Vocabularies of the Cahuilla and Gabrielino California Mission Indians

With a Plate Illustrating the California Balí - a Stick Used by California Mission Rancheros to Record Cattle Brands

Rare separately issued offprint of this early report on the Native Americans of Los Angeles, by a Southern California pioneer who owned Rancho Santa Anita.

The letters were written by Hugo Reid (1811-1852), a Scot who arrived in Los Angeles by way of Sonora in 1832, who married a Gabrielino Indian woman.

These letters originally appeared serially in the Los Angeles Star, beginning in February 1852, but the present pamphlet stands as the first publication of Reid's letters in book form. They are here presented as edited by Walter James Hoffman, a physician and curator of the Anthropological Society of Washington, D.C.,  who had access to the actual letters, then still in the possession of the original recepient, Antonio F. Coronel. According to the Dawson 80, the newspaper letters showed subtle changes in wording and spelling, as well as "larger inclusions and omissions."

In his first letter Reid lists the Indian names for the main rancherias, along with their modern names.

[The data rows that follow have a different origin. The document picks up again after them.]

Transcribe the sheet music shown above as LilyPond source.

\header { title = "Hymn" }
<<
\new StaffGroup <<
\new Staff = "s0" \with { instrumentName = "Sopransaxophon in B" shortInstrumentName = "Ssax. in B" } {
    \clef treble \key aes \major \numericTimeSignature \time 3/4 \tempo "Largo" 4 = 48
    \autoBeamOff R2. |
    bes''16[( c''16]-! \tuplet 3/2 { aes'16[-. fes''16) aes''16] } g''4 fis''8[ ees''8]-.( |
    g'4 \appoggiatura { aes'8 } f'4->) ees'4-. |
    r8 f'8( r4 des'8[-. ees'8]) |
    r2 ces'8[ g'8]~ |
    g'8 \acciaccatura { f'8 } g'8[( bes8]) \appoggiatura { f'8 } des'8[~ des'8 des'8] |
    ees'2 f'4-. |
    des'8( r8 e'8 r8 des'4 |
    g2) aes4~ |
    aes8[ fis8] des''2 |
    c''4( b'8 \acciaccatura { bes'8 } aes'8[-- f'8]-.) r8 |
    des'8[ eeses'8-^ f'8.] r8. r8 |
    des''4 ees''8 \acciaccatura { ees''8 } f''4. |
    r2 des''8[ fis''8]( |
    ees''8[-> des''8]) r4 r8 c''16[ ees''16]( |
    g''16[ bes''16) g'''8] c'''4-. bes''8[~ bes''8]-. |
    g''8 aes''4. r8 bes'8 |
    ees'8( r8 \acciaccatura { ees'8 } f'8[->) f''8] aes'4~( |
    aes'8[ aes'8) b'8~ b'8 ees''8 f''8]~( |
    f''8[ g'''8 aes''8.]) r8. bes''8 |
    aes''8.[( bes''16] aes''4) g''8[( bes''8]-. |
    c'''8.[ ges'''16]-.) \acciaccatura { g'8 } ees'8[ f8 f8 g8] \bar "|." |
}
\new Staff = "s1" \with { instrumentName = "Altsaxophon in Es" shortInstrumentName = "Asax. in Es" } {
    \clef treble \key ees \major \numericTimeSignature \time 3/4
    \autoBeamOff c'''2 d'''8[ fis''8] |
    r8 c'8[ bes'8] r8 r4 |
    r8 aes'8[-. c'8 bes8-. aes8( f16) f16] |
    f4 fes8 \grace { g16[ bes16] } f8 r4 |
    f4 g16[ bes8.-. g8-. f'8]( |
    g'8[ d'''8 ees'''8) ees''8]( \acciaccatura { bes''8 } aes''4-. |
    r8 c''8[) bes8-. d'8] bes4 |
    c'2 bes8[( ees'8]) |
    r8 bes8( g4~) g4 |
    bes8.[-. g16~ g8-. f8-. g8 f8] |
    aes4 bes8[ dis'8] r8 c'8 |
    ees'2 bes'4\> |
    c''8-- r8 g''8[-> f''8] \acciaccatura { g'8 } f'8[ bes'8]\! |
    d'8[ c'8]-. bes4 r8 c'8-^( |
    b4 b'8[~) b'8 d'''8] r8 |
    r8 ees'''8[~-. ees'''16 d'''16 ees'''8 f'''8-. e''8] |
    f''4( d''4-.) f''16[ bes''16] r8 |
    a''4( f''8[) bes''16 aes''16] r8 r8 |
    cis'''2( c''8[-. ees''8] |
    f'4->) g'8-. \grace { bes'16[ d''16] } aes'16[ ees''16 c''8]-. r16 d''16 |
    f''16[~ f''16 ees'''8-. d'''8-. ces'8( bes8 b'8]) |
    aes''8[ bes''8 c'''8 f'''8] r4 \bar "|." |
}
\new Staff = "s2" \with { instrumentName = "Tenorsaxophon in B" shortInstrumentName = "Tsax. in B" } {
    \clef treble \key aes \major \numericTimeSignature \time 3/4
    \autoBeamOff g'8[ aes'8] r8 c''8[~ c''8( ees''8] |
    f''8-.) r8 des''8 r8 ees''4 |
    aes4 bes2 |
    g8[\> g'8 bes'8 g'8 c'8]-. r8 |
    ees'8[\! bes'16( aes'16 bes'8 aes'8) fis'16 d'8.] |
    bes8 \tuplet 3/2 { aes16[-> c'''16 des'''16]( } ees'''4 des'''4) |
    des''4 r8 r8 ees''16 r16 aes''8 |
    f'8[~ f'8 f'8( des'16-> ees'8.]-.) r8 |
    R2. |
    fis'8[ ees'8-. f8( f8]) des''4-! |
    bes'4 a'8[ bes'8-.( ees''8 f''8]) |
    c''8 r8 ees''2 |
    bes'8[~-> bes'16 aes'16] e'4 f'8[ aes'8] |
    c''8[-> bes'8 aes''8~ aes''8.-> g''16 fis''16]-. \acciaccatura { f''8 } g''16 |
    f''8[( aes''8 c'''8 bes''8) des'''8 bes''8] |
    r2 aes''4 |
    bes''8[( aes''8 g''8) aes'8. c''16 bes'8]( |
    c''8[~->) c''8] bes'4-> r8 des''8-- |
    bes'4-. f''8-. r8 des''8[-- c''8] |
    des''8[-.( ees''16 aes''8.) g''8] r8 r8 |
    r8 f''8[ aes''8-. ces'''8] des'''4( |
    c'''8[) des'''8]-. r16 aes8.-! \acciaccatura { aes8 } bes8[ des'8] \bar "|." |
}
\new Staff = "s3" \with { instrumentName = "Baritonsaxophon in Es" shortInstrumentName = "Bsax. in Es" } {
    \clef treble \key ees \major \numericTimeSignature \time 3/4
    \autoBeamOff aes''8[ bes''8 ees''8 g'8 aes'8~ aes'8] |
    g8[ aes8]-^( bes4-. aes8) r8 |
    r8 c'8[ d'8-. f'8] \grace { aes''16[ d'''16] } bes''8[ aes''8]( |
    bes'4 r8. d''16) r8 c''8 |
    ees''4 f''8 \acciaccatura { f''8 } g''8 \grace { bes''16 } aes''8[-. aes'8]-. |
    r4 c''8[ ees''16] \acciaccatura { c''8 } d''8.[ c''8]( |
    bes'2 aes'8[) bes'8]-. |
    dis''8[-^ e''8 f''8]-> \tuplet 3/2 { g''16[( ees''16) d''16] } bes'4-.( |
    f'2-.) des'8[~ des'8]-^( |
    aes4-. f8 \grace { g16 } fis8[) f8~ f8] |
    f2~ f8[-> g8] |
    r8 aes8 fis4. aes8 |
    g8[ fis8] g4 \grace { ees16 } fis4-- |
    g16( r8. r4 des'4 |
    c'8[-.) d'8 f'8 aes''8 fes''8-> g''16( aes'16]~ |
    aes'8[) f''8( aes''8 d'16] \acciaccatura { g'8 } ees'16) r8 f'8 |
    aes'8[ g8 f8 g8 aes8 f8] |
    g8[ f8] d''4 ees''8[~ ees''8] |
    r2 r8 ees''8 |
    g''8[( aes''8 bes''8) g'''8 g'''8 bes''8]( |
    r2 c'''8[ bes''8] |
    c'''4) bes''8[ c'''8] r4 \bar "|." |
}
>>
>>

Reid described the language, customs, beliefs, and traditions of the Gabieleño Indians, a tribe occupying the San Gabriel Valley and coastal areas of Los Angeles County, part of Orange County, and Santa Catalina and San Clemente Islands. His picture of the local Indians was a sympathetic one. - Dawson 80.

Hoffman's footnotes add much information on Native California cultures, including the shamans, games played ("Chunkee"), tattooing practices, and the like. The plate illustrates specialized tools used by Californio and Native American cattle herders, including the balí - which recorded the brands by means of notches:

The herds of cattle owned by the Missions were grazed in favorable localities, each herd being under the control of a chief herder...[whose] duty was, also, to have every animal branded, a record of which was kept in the shape of a notched stick.

The same kind of stick was used by herders of horses:

For horses, the end is pointed, in imitation of the sharp ear of a horse.

In sum, an important source for California Native American culture.

Rarity

This separately issued offprint of the Bulletin of the Essex Institute is quite rare in the market.  Only 2 examples in RBH since 1959, one of which lacked the wrappers.

Condition Description
Octavo. Original yellow-green printed wrappers, over stab-stitched gatherings, as issued. Some minor edge chipping. Clean and nice. Very good. [2], 33 pages. 1 plate.
Reference
Howes R167. Dawson 80:56. Cowan, page 528.